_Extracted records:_
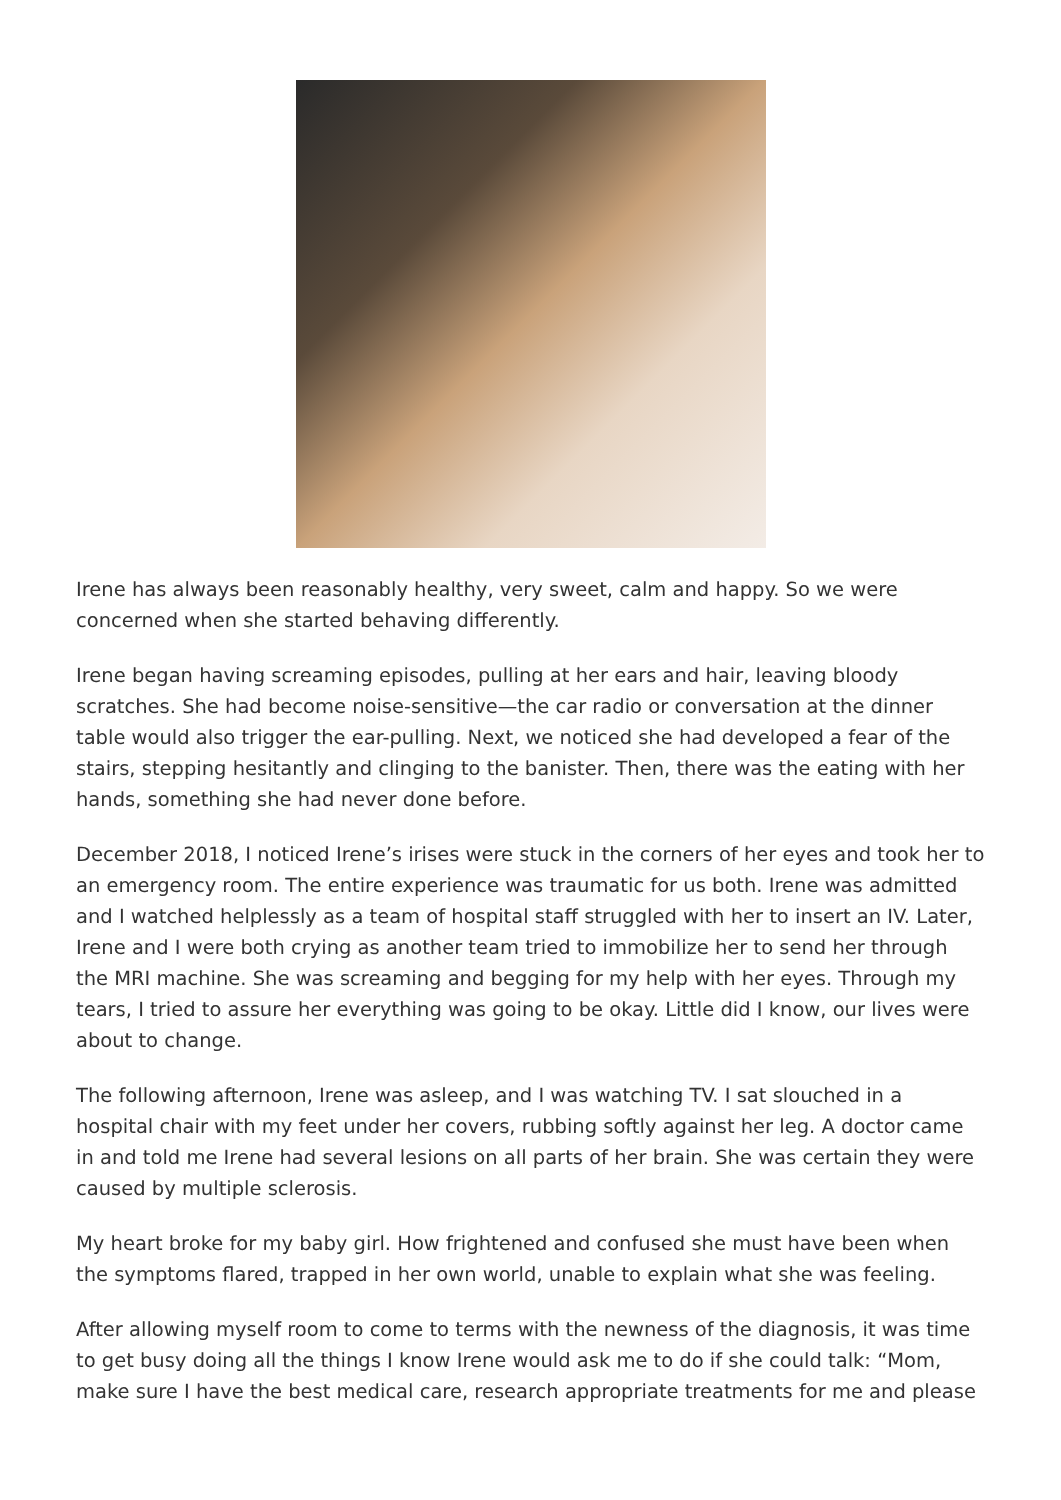Irene has always been reasonably healthy, very sweet, calm and happy. So we were concerned when she started behaving differently.
Irene began having screaming episodes, pulling at her ears and hair, leaving bloody scratches. She had become noise-sensitive—the car radio or conversation at the dinner table would also trigger the ear-pulling. Next, we noticed she had developed a fear of the stairs, stepping hesitantly and clinging to the banister. Then, there was the eating with her hands, something she had never done before.
December 2018, I noticed Irene’s irises were stuck in the corners of her eyes and took her to an emergency room. The entire experience was traumatic for us both. Irene was admitted and I watched helplessly as a team of hospital staff struggled with her to insert an IV. Later, Irene and I were both crying as another team tried to immobilize her to send her through the MRI machine. She was screaming and begging for my help with her eyes. Through my tears, I tried to assure her everything was going to be okay. Little did I know, our lives were about to change.
The following afternoon, Irene was asleep, and I was watching TV. I sat slouched in a hospital chair with my feet under her covers, rubbing softly against her leg. A doctor came in and told me Irene had several lesions on all parts of her brain. She was certain they were caused by multiple sclerosis.
My heart broke for my baby girl. How frightened and confused she must have been when the symptoms flared, trapped in her own world, unable to explain what she was feeling.
After allowing myself room to come to terms with the newness of the diagnosis, it was time to get busy doing all the things I know Irene would ask me to do if she could talk: “Mom, make sure I have the best medical care, research appropriate treatments for me and please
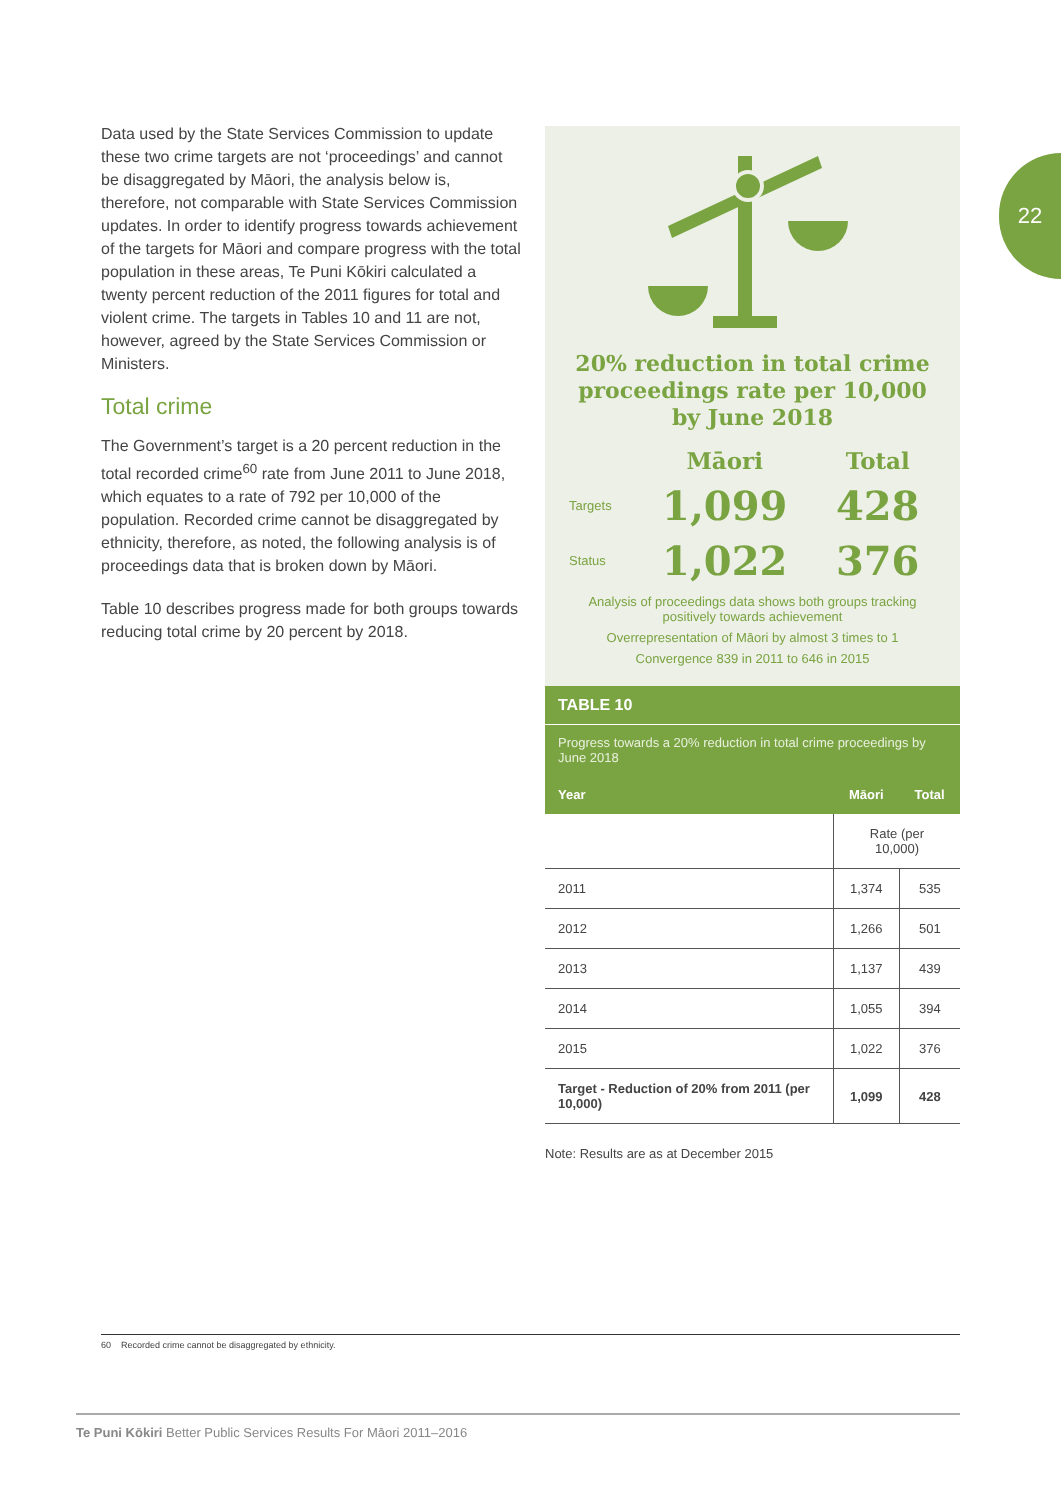22
Data used by the State Services Commission to update these two crime targets are not ‘proceedings’ and cannot be disaggregated by Māori, the analysis below is, therefore, not comparable with State Services Commission updates. In order to identify progress towards achievement of the targets for Māori and compare progress with the total population in these areas, Te Puni Kōkiri calculated a twenty percent reduction of the 2011 figures for total and violent crime. The targets in Tables 10 and 11 are not, however, agreed by the State Services Commission or Ministers.
Total crime
The Government’s target is a 20 percent reduction in the total recorded crime<sup>60</sup> rate from June 2011 to June 2018, which equates to a rate of 792 per 10,000 of the population. Recorded crime cannot be disaggregated by ethnicity, therefore, as noted, the following analysis is of proceedings data that is broken down by Māori.
Table 10 describes progress made for both groups towards reducing total crime by 20 percent by 2018.
20% reduction in total crime proceedings rate per 10,000 by June 2018
| | Māori | Total |
| Targets | 1,099 | 428 |
| Status | 1,022 | 376 |
Analysis of proceedings data shows both groups tracking positively towards achievement
Overrepresentation of Māori by almost 3 times to 1
Convergence 839 in 2011 to 646 in 2015
TABLE 10
Progress towards a 20% reduction in total crime proceedings by June 2018
| Year | Māori | Total |
| --- | --- | --- |
| | Rate (per 10,000) | |
| 2011 | 1,374 | 535 |
| 2012 | 1,266 | 501 |
| 2013 | 1,137 | 439 |
| 2014 | 1,055 | 394 |
| 2015 | 1,022 | 376 |
| Target - Reduction of 20% from 2011 (per 10,000) | 1,099 | 428 |
Note: Results are as at December 2015
60 Recorded crime cannot be disaggregated by ethnicity.
Te Puni Kōkiri Better Public Services Results For Māori 2011–2016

_TRY IT:_ Among the lines above, find each one containing the string "would" and copy it.

_REPLY TO THE EXERCISE:_
Irene began having screaming episodes, pulling at her ears and hair, leaving bloody scratches. She had become noise-sensitive—the car radio or conversation at the dinner table would also trigger the ear-pulling. Next, we noticed she had developed a fear of the stairs, stepping hesitantly and clinging to the banister. Then, there was the eating with her hands, something she had never done before.
After allowing myself room to come to terms with the newness of the diagnosis, it was time to get busy doing all the things I know Irene would ask me to do if she could talk: “Mom, make sure I have the best medical care, research appropriate treatments for me and please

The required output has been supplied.